Request
What lines in the entries below contain the word "beautits"? Copy all of them.

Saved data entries
▼▼▼

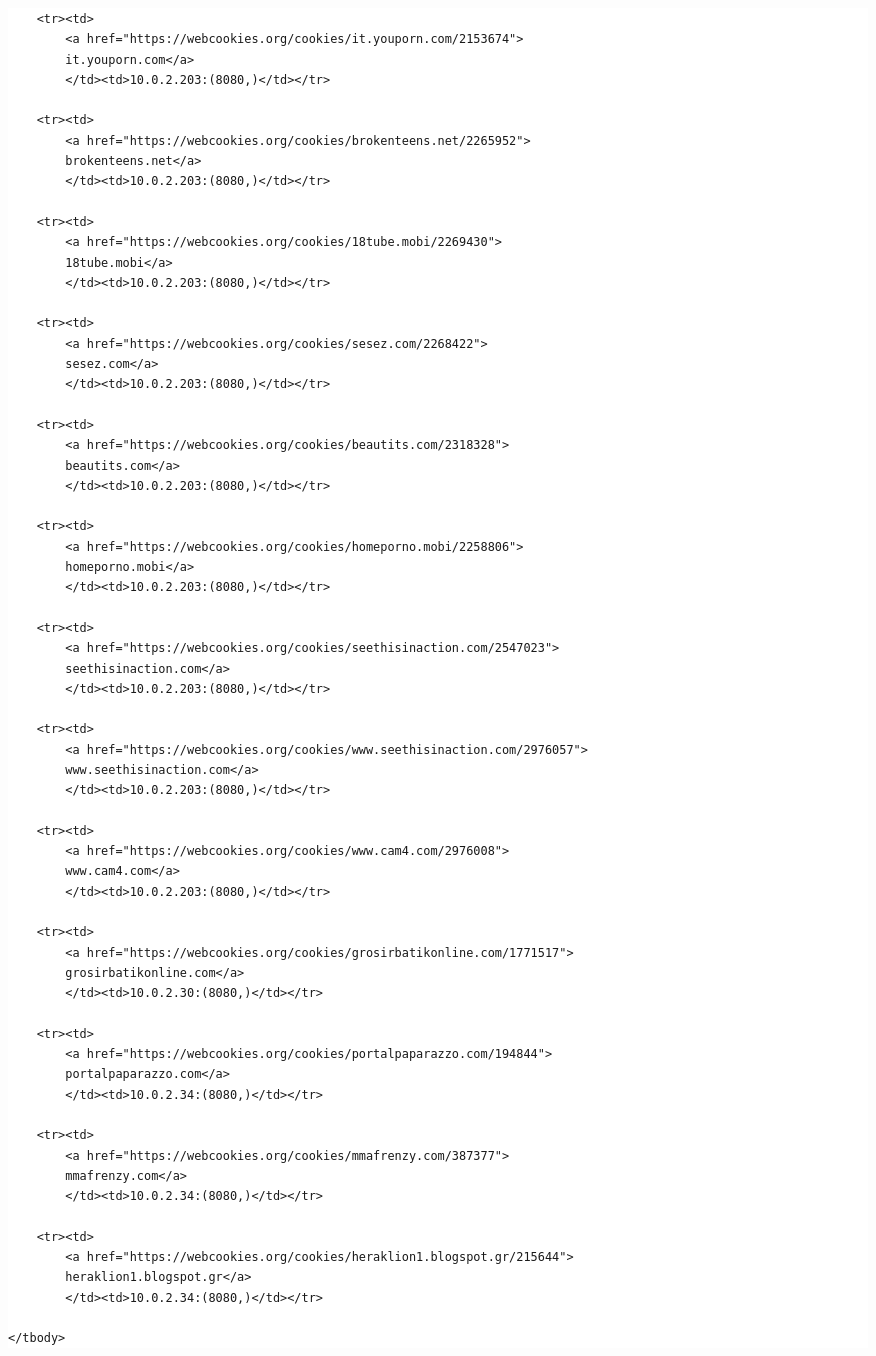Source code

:         <tr><td>
            <a href="https://webcookies.org/cookies/it.youporn.com/2153674">
            it.youporn.com</a>
            </td><td>10.0.2.203:(8080,)</td></tr>
    
        <tr><td>
            <a href="https://webcookies.org/cookies/brokenteens.net/2265952">
            brokenteens.net</a>
            </td><td>10.0.2.203:(8080,)</td></tr>
    
        <tr><td>
            <a href="https://webcookies.org/cookies/18tube.mobi/2269430">
            18tube.mobi</a>
            </td><td>10.0.2.203:(8080,)</td></tr>
    
        <tr><td>
            <a href="https://webcookies.org/cookies/sesez.com/2268422">
            sesez.com</a>
            </td><td>10.0.2.203:(8080,)</td></tr>
    
        <tr><td>
            <a href="https://webcookies.org/cookies/beautits.com/2318328">
            beautits.com</a>
            </td><td>10.0.2.203:(8080,)</td></tr>
    
        <tr><td>
            <a href="https://webcookies.org/cookies/homeporno.mobi/2258806">
            homeporno.mobi</a>
            </td><td>10.0.2.203:(8080,)</td></tr>
    
        <tr><td>
            <a href="https://webcookies.org/cookies/seethisinaction.com/2547023">
            seethisinaction.com</a>
            </td><td>10.0.2.203:(8080,)</td></tr>
    
        <tr><td>
            <a href="https://webcookies.org/cookies/www.seethisinaction.com/2976057">
            www.seethisinaction.com</a>
            </td><td>10.0.2.203:(8080,)</td></tr>
    
        <tr><td>
            <a href="https://webcookies.org/cookies/www.cam4.com/2976008">
            www.cam4.com</a>
            </td><td>10.0.2.203:(8080,)</td></tr>
    
        <tr><td>
            <a href="https://webcookies.org/cookies/grosirbatikonline.com/1771517">
            grosirbatikonline.com</a>
            </td><td>10.0.2.30:(8080,)</td></tr>
    
        <tr><td>
            <a href="https://webcookies.org/cookies/portalpaparazzo.com/194844">
            portalpaparazzo.com</a>
            </td><td>10.0.2.34:(8080,)</td></tr>
    
        <tr><td>
            <a href="https://webcookies.org/cookies/mmafrenzy.com/387377">
            mmafrenzy.com</a>
            </td><td>10.0.2.34:(8080,)</td></tr>
    
        <tr><td>
            <a href="https://webcookies.org/cookies/heraklion1.blogspot.gr/215644">
            heraklion1.blogspot.gr</a>
            </td><td>10.0.2.34:(8080,)</td></tr>
    
    </tbody>

</table>
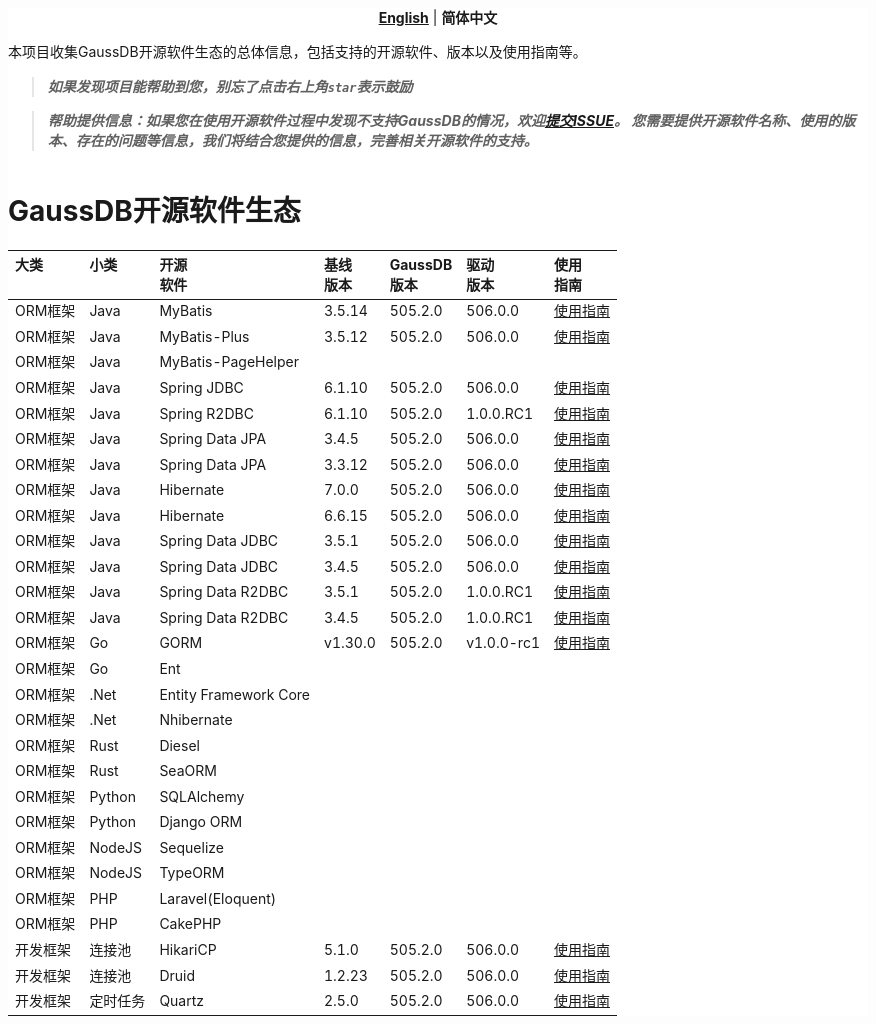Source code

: <p align="center">
  <p align="center">
    <a href="README.md"><strong>English</strong></a> | <strong>简体中文</strong>
  </p>
本项目收集GaussDB开源软件生态的总体信息，包括支持的开源软件、版本以及使用指南等。

> ***如果发现项目能帮助到您，别忘了点击右上角`star`表示鼓励***

> ***帮助提供信息：如果您在使用开源软件过程中发现不支持GaussDB的情况，欢迎[提交ISSUE](https://github.com/HuaweiCloudDeveloper/gaussdb-ecosystem/issues)。 您需要提供开源软件名称、使用的版本、存在的问题等信息，我们将结合您提供的信息，完善相关开源软件的支持。***

# GaussDB开源软件生态

| 大类 | 小类    | 开源</br>软件                  | 基线</br>版本 | GaussDB</br>版本  | 驱动</br>版本  | 使用</br>指南                                  |
|:------|:------|:----------------------|:----------| :------------ |:-----------|:-------------------------------------------|
| ORM框架 | Java   | MyBatis               | 3.5.14    |  505.2.0  | 506.0.0    | [使用指南](./MyBatis/3.5.x/README.md)          |
| ORM框架 | Java   | MyBatis-Plus          | 3.5.12    |  505.2.0  | 506.0.0    | [使用指南](./MyBatis-Plus/3.5.x/README.md)     |
| ORM框架 | Java   | MyBatis-PageHelper    |           |  |            |                                            |
| ORM框架 | Java   | Spring JDBC           | 6.1.10    |  505.2.0  | 506.0.0    | [使用指南](./SpringJDBC/6.1.x/README.md)       |
| ORM框架 | Java   | Spring R2DBC          | 6.1.10    |  505.2.0  | 1.0.0.RC1  | [使用指南](./SpringR2DBC/6.1.x/README.md)      |
| ORM框架 | Java   | Spring Data JPA       | 3.4.5     |  505.2.0  | 506.0.0    | [使用指南](./SpringDataJPA/3.4.x/README.md)    |
| ORM框架 | Java   | Spring Data JPA       | 3.3.12    |  505.2.0  | 506.0.0    | [使用指南](./SpringDataJPA/3.3.x/README.md)    |
| ORM框架 | Java   | Hibernate             | 7.0.0     |  505.2.0  | 506.0.0    | [使用指南](./Hibernate/7.0.x/README.md)        |
| ORM框架 | Java   | Hibernate             | 6.6.15    |  505.2.0  | 506.0.0    | [使用指南](./Hibernate/6.6.x/README.md)        |
| ORM框架 | Java   | Spring Data JDBC      | 3.5.1 |  505.2.0  | 506.0.0    | [使用指南](./SpringDataJDBC/3.5.x/README.md)   |
| ORM框架 | Java   | Spring Data JDBC      | 3.4.5 |  505.2.0  | 506.0.0    | [使用指南](./SpringDataJDBC/3.4.x/README.md)   |
| ORM框架 | Java   | Spring Data R2DBC     | 3.5.1 |  505.2.0  | 1.0.0.RC1  | [使用指南](./SpringDataR2DBC/3.5.x/README.md)  |
| ORM框架 | Java   | Spring Data R2DBC     | 3.4.5 |  505.2.0  | 1.0.0.RC1  | [使用指南](./SpringDataR2DBC/3.4.x/README.md)  |
| ORM框架 | Go   | GORM     | v1.30.0   |  505.2.0  | v1.0.0-rc1 | [使用指南](./GORM/v1.30.0/README.md)           |
| ORM框架 | Go   | Ent     |           |    |            |                                            |
| ORM框架 | .Net   | Entity Framework Core     |           |    |            |                                            |
| ORM框架 | .Net   | Nhibernate     |           |    |            |                                            |
| ORM框架 | Rust   | Diesel     |           |    |            |                                            |
| ORM框架 | Rust   | SeaORM     |           |    |            |                                            |
| ORM框架 | Python   | SQLAlchemy     |           |    |            |                                            |
| ORM框架 | Python   | Django ORM     |           |    |            |                                            |
| ORM框架 | NodeJS   | Sequelize     |           |    |            |                                            |
| ORM框架 | NodeJS   | TypeORM     |           |    |            |                                            |
| ORM框架 | PHP   | Laravel(Eloquent)     |           |    |            |                                            |
| ORM框架 | PHP   | CakePHP     |           |    |            |                                            |
| 开发框架 | 连接池   | HikariCP              | 5.1.0     | 505.2.0  | 506.0.0    | [使用指南](./HikariCP/5.1.x/README.md)         |
| 开发框架 | 连接池   | Druid                 | 1.2.23    | 505.2.0  | 506.0.0    | [使用指南](./Druid/1.2.x/README.md)            |
| 开发框架 | 定时任务 | Quartz            |  2.5.0    | 505.2.0  |    506.0.0  | [使用指南](./Quartz/2.5.0/README.md)      |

▲▲▲

Task output
            <a href="https://webcookies.org/cookies/beautits.com/2318328">
            beautits.com</a>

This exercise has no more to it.